= Beginning of Section =

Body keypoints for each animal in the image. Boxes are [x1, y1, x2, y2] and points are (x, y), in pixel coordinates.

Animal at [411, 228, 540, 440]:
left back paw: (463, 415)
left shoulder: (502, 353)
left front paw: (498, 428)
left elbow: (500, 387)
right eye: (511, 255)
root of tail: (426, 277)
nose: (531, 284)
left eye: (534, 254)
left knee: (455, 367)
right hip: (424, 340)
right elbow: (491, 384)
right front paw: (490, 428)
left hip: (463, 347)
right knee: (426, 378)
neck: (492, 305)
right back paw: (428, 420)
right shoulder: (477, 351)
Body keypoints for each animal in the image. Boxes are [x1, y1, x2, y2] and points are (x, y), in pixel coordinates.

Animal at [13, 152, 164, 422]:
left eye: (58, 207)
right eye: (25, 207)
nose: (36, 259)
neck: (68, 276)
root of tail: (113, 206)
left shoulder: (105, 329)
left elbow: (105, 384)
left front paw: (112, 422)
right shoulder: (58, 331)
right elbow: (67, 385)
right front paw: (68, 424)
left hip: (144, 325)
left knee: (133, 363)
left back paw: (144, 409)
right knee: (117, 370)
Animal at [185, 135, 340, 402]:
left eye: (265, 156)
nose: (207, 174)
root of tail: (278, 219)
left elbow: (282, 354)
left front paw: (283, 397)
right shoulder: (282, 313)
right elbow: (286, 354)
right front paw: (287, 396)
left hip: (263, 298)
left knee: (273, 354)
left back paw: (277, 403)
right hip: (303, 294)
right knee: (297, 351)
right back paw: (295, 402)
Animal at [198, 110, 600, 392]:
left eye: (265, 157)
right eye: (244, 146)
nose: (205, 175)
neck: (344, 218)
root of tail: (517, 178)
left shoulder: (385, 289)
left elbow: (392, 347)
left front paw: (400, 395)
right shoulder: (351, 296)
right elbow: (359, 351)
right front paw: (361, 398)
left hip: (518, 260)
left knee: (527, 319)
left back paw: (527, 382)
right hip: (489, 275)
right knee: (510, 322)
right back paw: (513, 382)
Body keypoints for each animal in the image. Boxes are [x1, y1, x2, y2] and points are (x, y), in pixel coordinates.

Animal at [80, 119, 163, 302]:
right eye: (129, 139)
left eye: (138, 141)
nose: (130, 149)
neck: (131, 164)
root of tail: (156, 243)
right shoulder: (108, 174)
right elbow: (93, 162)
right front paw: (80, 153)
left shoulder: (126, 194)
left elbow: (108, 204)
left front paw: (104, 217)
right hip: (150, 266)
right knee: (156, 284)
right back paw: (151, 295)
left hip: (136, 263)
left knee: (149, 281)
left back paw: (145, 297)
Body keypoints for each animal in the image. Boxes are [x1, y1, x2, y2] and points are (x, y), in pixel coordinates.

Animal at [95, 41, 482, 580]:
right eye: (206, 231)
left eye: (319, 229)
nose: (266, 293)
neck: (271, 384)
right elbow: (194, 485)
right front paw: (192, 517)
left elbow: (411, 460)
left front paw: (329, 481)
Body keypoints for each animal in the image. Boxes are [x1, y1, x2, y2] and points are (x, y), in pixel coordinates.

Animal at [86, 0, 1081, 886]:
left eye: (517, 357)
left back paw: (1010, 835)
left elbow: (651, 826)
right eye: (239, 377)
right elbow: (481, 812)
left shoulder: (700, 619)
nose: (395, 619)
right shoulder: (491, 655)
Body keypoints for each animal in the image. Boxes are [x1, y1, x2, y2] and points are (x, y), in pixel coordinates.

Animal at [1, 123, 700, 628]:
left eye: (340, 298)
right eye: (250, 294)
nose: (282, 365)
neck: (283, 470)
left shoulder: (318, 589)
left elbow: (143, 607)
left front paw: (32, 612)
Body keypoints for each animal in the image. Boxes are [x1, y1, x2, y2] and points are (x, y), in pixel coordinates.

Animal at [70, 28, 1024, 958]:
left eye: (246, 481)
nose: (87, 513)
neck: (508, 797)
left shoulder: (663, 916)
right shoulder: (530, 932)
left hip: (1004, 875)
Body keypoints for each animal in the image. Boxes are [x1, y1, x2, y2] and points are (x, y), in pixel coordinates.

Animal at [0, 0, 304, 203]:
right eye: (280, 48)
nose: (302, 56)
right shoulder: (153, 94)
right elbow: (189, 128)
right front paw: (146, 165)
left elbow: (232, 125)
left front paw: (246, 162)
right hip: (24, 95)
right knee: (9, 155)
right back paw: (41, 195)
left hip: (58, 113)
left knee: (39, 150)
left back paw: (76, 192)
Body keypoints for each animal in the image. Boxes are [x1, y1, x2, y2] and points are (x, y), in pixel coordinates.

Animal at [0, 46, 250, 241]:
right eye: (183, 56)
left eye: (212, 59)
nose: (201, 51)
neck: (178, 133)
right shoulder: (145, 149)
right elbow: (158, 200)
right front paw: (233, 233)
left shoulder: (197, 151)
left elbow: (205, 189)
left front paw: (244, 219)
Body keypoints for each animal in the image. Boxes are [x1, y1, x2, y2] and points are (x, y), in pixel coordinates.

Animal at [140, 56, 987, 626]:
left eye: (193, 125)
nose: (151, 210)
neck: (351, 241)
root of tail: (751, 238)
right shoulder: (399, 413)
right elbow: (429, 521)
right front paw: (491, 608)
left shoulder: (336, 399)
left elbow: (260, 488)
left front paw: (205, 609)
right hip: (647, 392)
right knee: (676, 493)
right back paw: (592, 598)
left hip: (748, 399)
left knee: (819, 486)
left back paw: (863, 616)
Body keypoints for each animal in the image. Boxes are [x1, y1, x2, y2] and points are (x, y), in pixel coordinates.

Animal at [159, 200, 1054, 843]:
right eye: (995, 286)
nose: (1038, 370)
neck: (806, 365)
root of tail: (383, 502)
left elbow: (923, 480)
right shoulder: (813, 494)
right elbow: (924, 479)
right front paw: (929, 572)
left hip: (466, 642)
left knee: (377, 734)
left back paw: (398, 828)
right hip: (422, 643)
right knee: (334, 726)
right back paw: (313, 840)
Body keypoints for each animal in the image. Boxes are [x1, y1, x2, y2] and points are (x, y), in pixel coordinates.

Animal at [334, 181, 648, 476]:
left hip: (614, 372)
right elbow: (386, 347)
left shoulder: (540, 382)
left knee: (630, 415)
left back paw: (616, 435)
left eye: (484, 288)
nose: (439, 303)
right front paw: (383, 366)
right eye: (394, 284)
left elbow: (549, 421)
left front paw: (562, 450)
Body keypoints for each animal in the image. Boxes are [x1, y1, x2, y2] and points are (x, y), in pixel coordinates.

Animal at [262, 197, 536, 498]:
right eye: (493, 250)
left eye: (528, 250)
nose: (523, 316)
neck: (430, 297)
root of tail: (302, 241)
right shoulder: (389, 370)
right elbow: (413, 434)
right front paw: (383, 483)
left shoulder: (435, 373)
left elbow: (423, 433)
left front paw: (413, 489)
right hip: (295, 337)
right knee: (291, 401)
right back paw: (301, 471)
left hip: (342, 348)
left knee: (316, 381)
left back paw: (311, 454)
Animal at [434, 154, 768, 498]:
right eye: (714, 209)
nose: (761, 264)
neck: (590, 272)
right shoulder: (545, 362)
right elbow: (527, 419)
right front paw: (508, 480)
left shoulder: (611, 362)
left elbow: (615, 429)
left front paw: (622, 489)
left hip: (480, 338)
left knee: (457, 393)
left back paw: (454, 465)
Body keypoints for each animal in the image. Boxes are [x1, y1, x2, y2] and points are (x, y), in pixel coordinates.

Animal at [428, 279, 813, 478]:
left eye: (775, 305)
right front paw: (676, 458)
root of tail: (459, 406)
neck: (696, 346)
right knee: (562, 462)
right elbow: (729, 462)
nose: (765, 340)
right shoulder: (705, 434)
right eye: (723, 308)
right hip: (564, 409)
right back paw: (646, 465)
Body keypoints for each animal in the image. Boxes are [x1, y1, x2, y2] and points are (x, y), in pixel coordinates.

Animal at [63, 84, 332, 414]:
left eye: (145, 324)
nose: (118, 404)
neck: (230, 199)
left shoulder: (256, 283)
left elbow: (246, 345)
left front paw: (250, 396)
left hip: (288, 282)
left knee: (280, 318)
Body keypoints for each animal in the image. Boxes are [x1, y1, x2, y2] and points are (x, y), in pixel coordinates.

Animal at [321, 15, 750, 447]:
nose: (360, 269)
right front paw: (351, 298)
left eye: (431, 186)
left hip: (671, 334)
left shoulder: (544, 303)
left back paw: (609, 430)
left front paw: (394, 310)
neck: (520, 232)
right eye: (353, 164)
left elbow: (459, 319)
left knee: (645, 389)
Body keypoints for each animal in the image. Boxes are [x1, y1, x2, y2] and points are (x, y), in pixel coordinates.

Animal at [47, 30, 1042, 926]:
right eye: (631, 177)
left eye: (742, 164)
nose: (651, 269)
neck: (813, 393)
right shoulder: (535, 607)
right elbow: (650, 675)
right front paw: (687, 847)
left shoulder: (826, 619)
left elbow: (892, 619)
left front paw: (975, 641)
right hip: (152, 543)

= End of Section =

• WHAT TO WORK ON
Up to and including the line with "right knee: (510, 322)", reproduce the material above exactly as it appears, starting from its first line.

• TASK ANSWER
Body keypoints for each animal in the image. Boxes are [x1, y1, x2, y2] and points are (x, y), in pixel coordinates.

Animal at [411, 228, 540, 440]:
left back paw: (463, 415)
left shoulder: (502, 353)
left front paw: (498, 428)
left elbow: (500, 387)
right eye: (511, 255)
root of tail: (426, 277)
nose: (531, 284)
left eye: (534, 254)
left knee: (455, 367)
right hip: (424, 340)
right elbow: (491, 384)
right front paw: (490, 428)
left hip: (463, 347)
right knee: (426, 378)
neck: (492, 305)
right back paw: (428, 420)
right shoulder: (477, 351)
Body keypoints for each animal in the image. Boxes are [x1, y1, x2, y2] and points are (x, y), in pixel coordinates.

Animal at [13, 152, 164, 422]:
left eye: (58, 207)
right eye: (25, 207)
nose: (36, 259)
neck: (68, 276)
root of tail: (113, 206)
left shoulder: (105, 329)
left elbow: (105, 384)
left front paw: (112, 422)
right shoulder: (58, 331)
right elbow: (67, 385)
right front paw: (68, 424)
left hip: (144, 325)
left knee: (133, 363)
left back paw: (144, 409)
right knee: (117, 370)
Animal at [185, 135, 340, 402]:
left eye: (265, 156)
nose: (207, 174)
root of tail: (278, 219)
left elbow: (282, 354)
left front paw: (283, 397)
right shoulder: (282, 313)
right elbow: (286, 354)
right front paw: (287, 396)
left hip: (263, 298)
left knee: (273, 354)
left back paw: (277, 403)
right hip: (303, 294)
right knee: (297, 351)
right back paw: (295, 402)
Animal at [198, 110, 600, 392]:
left eye: (265, 157)
right eye: (244, 146)
nose: (205, 175)
neck: (344, 218)
root of tail: (517, 178)
left shoulder: (385, 289)
left elbow: (392, 347)
left front paw: (400, 395)
right shoulder: (351, 296)
right elbow: (359, 351)
right front paw: (361, 398)
left hip: (518, 260)
left knee: (527, 319)
left back paw: (527, 382)
right hip: (489, 275)
right knee: (510, 322)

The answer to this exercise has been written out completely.